The William and Flora Hewlett Foundation funded OER Research Hub is an ambitious project which combines research collaboration with existing OER initiatives; an international fellowship program; and a global hub for research data and excellence in practice (McAndrew & Farrow, 2013). Managing and co-ordinating a project of this scope raised a number of challenges. The project team sought to blend a traditional and agile project management environment to create the most responsive, flexible and creative hybrid environment possible to accommodate the project’s ambitions, while maintaining the Institute of Educational Technology’s (IET) reputation for the delivery of high quality research.
Our traditional approach requires significant upfront planning with clearly defined tasks and activities undertaken to deliver individual products (PRINCE2, 2009). This method assumes that activities are predictable and well understood, and are linear in their delivery. Even though clear direction and requirements were specified in the project’s original proposal, the very nature of open research requires you to seek out and reveal unique insight and possibilities often in non-linear and unpredictable ways.
Agile project management methodologies prominent in software and IT development (Hoda et al, 2008) were co-opted into research and project management. The ‘scrum’ approach that we used consists of many rapid initiative planning and development cycles, allowing the project team to constantly evaluate the evolving product and obtain immediate feedback from users or stakeholders. When we looked at what our researchers were being tasked with and how they were being asked to undertake that work, a great deal of similarities were identified with the agile methodology. Our evolving product was our research data; our stakeholders were collaborations and the open education community; and we needed to know if our research was providing the answers that they required in order to inform their policy decisions. The adapted ‘agile’ methodology allowed us to focus on specific problem areas, to be flexible and to follow where the research led.
This presentation will discuss the blending of the planned and ‘agile’ approaches, how this was managed and what the blended approach gave us in terms of improved quality of research in open education.

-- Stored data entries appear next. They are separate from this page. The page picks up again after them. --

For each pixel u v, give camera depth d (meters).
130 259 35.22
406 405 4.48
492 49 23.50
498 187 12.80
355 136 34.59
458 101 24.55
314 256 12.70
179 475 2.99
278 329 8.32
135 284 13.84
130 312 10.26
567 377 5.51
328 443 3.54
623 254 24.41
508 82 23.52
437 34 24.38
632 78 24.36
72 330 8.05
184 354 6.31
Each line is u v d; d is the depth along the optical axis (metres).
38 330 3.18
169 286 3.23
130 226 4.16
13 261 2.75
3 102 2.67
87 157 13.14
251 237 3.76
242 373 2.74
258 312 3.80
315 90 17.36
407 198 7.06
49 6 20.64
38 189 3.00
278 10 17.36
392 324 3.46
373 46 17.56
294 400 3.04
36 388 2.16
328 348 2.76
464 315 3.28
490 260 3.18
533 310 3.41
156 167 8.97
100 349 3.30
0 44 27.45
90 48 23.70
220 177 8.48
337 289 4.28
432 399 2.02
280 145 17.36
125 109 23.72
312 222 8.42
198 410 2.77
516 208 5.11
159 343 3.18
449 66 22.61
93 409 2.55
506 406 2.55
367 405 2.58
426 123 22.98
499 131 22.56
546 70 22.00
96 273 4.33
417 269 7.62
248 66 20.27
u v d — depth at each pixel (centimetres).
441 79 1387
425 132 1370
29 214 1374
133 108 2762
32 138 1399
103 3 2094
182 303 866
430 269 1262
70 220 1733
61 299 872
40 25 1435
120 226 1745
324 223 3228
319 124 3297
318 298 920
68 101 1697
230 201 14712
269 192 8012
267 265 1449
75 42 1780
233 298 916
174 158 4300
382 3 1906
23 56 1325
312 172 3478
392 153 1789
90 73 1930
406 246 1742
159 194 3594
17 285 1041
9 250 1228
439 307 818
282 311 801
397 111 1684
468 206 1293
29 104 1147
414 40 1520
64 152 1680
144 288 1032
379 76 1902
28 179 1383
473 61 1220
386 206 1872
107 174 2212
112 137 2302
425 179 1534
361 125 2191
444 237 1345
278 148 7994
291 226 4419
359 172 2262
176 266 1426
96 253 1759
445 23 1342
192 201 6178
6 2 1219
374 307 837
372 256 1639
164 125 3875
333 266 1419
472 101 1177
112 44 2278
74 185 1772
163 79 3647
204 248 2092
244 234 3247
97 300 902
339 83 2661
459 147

Hoda, R., Noble, J. & Marshall, S. (2008) Agile Project Management, published in the proceedings of the New Zealand Computer Science Research Student Conference 2008, April 2008, Christchurch, New Zealand, pp. 218-221
Managing Successful Projects with PRINCE2: 2009 Edition, Office of Government Commerce (OGC), London
McAndrew, Patrick and Farrow, Robert (2013). The ecology of sharing: synthesizing OER research. In: OER 13: Creating a virtuous circle, 26-27 March 2013, Nottingham.